Los Alamos National Lab Develops Superconducting Quantum Interference Device (SQUID)
(SantaFeMexican) Researchers at Los Alamos National Laboratory have developed a Superconducting Quantum Interference Device (SQUID) device that is only a fraction of the diameter of a human hair, but it’s much larger than most things that follow quantum laws. Unlike atoms and individual molecules, the SQUID is potentially visible under a microscope, and the research team expects to make bigger versions in the future.
Electronic SQUIDs are common in medical imaging machines and other applications that rely on sensitive magnetic sensors. They detect changes in magnetic fields by monitoring the flow of electric current in a loop. Conventional SQUIDs are sensitive to the very smallest magnet field quantity allowed by quantum mechanics. Although circuitry of electronic SQUIDs can be large enough to see with the naked eye, the quantum interactions involve invisible magnetic fields and electric currents inside wires.
The Los Alamos atomtronic SQUID, on the other hand, relies on clouds of super-cold atoms trapped with laser light, instead of electric currents inside metal. That means one could potentially watch quantum interactions as they play out by observing the atom clouds in motion.

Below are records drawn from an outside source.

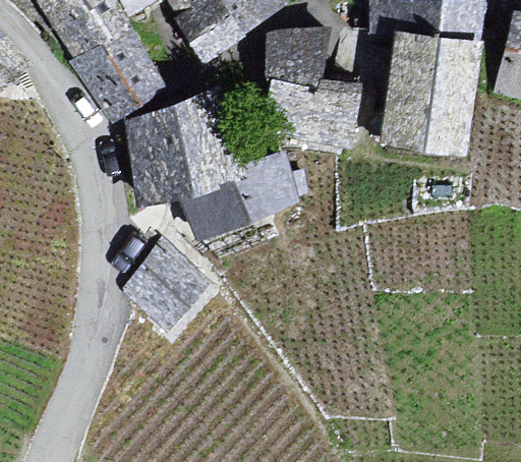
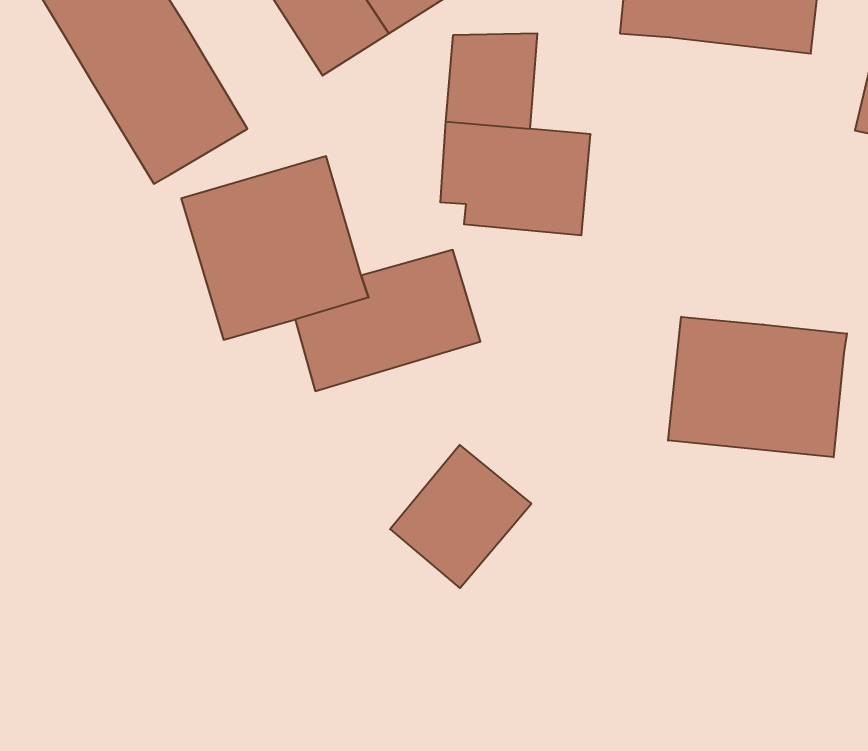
building: [385,32,474,145] -> none
building: none -> [668,317,847,457]
building: [126,241,205,321] -> [390,445,531,588]

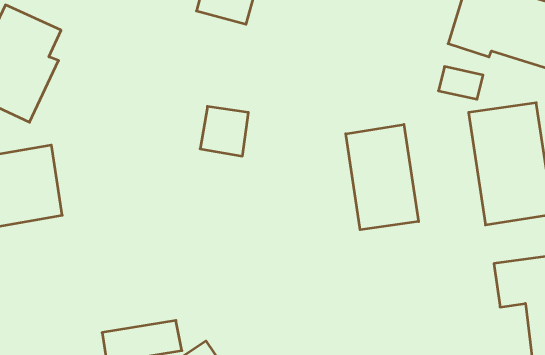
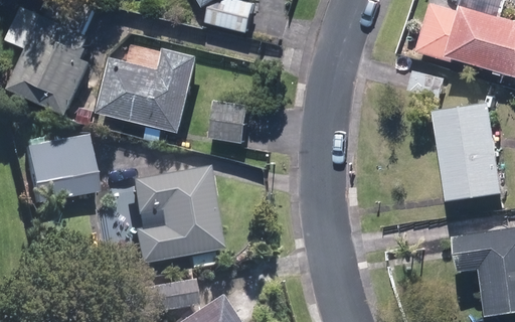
building: none -> [98,47,199,133]
building: [346,124,419,230] -> none
building: none -> [126,168,215,266]

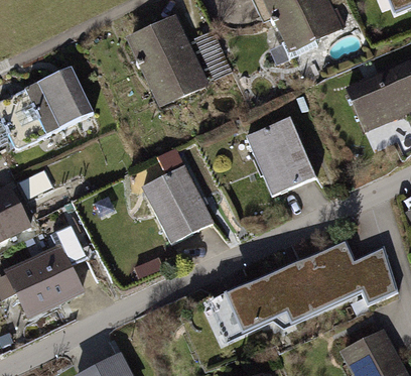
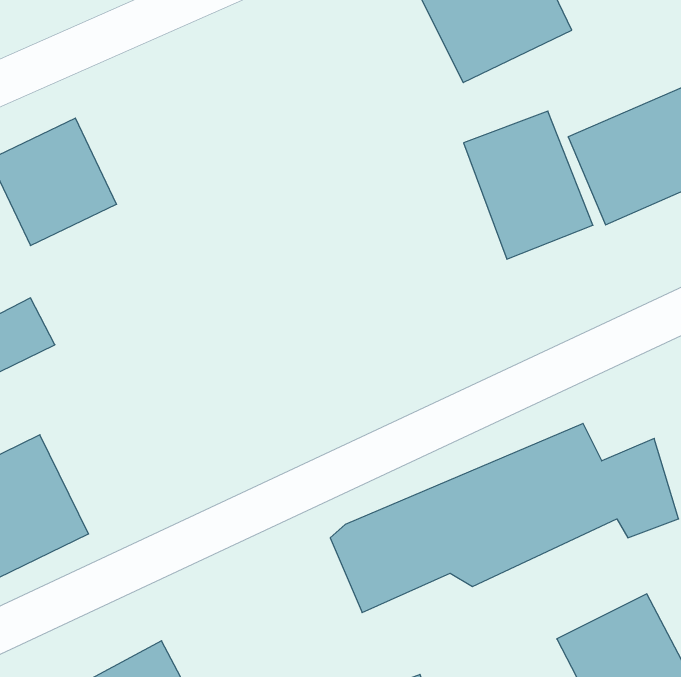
building: [124,14,209,108] -> none
building: [243,119,312,199] -> [464,111,593,259]
building: [136,166,211,246] -> none

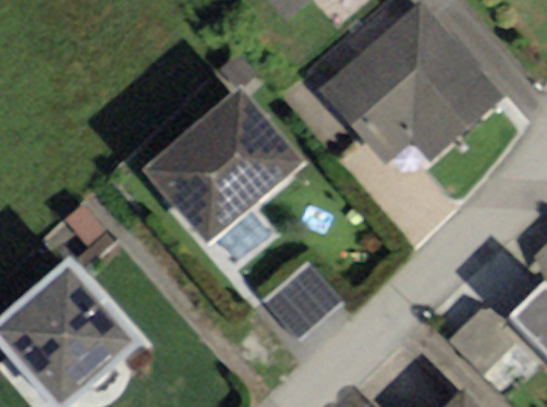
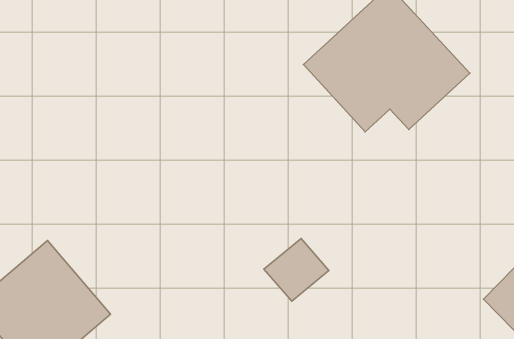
building: [143,91,299,241] -> none

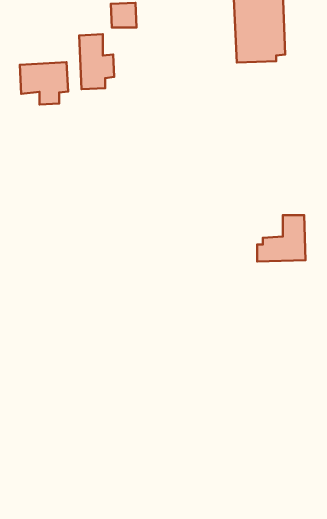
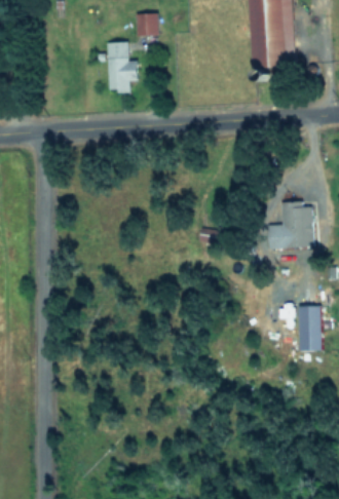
building: [20,62,68,104] -> none
building: none -> [298,305,323,351]

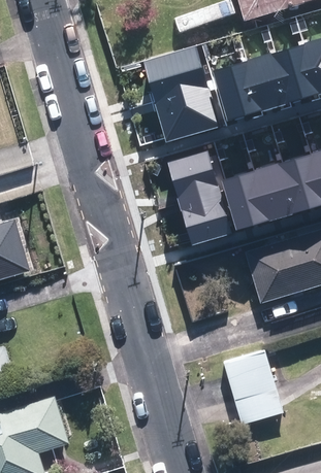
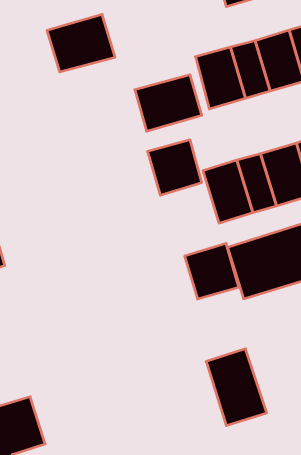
building: [142,45,208,101] -> [47,14,115,72]
building: [180,191,232,244] -> [185,243,239,299]

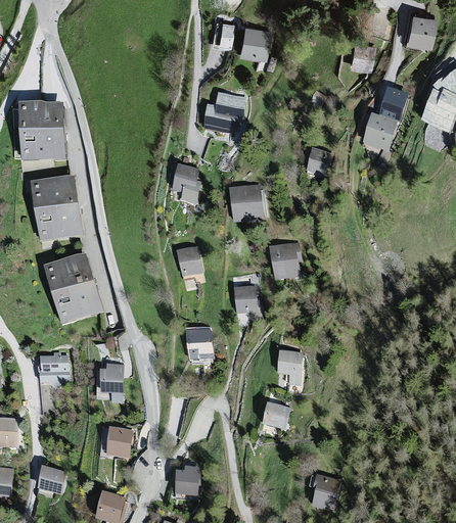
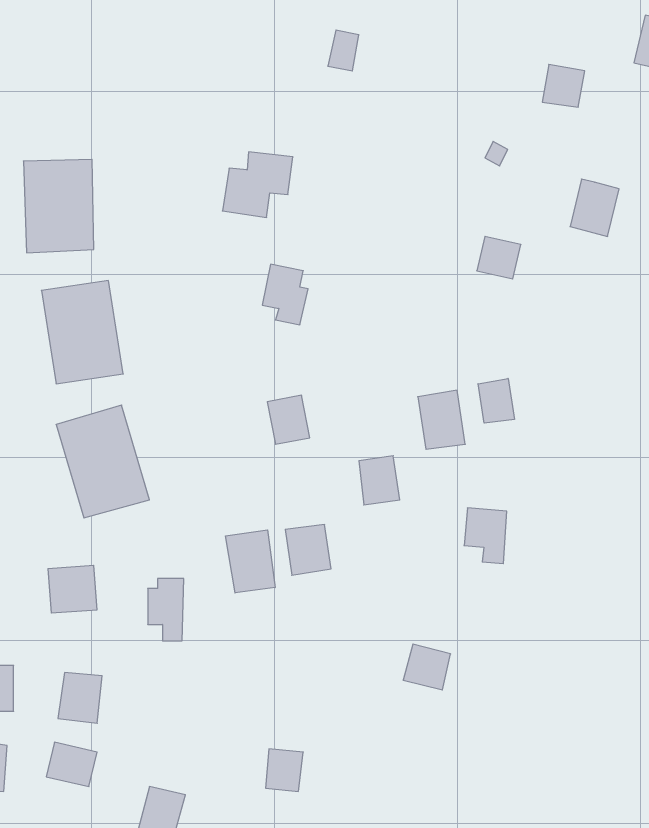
building: [237,22,272,58] -> none
building: [380,86,408,121] -> none
building: [204,91,248,132] -> [222,152,293,217]
building: [230,185,263,224] -> none
building: none -> [478,378,514,423]
building: none -> [226,530,275,593]
building: [276,350,303,385] -> [464,508,507,564]
building: [104,427,132,459] -> [58,673,102,723]
building: [311,476,343,511] -> none

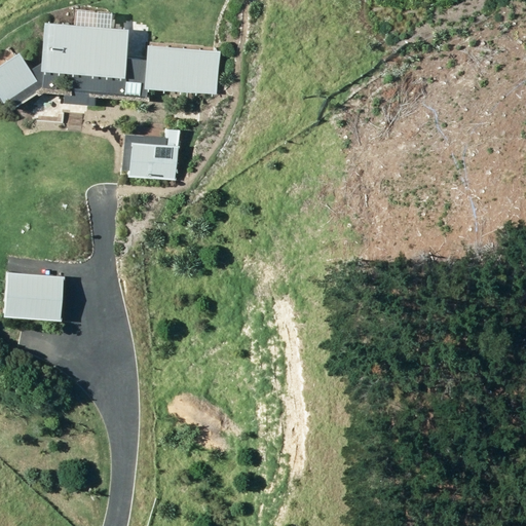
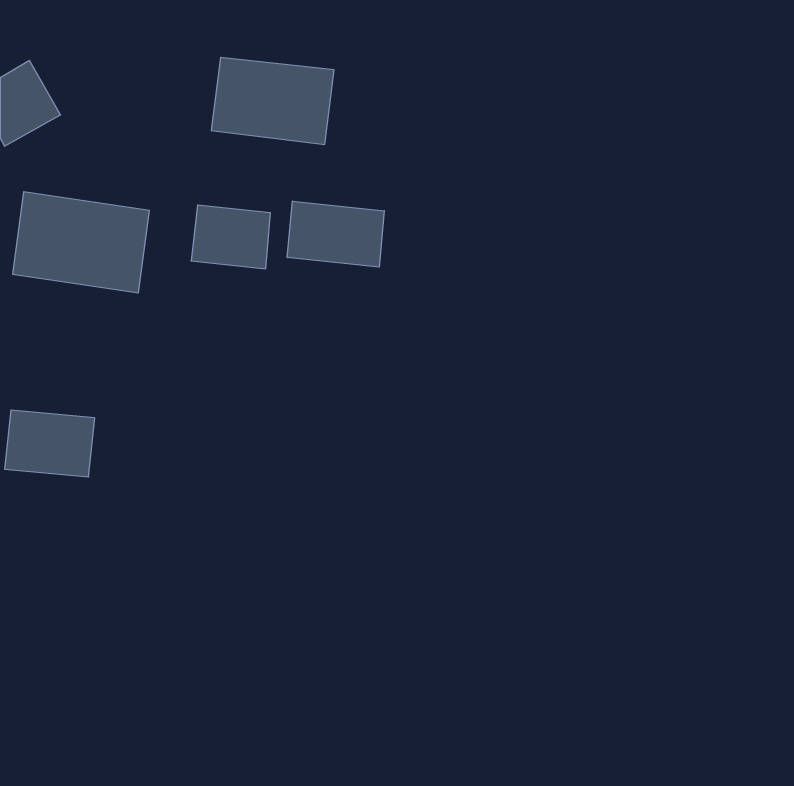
building: [38,13,128,80] -> [13,192,149,293]
building: none -> [287,201,384,267]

The individual atoms in an atomtronic SQUID obey quantum rules, including the ability to blend together to become a single cloud-like entity, which in turn follows quantum rules. There’s no limit to how many atoms can come together this way, which means that we can make very large blobs of atoms that are potentially both visible and quantum mechanical at the same time. The result is something that exists simultaneously in the weird quantum world and ours. Just what that will look like isn’t yet clear, but it will potentially help solve the mystery of how everyone and everything around us are built of quantum pieces although we live a distinctly non-quantum existence.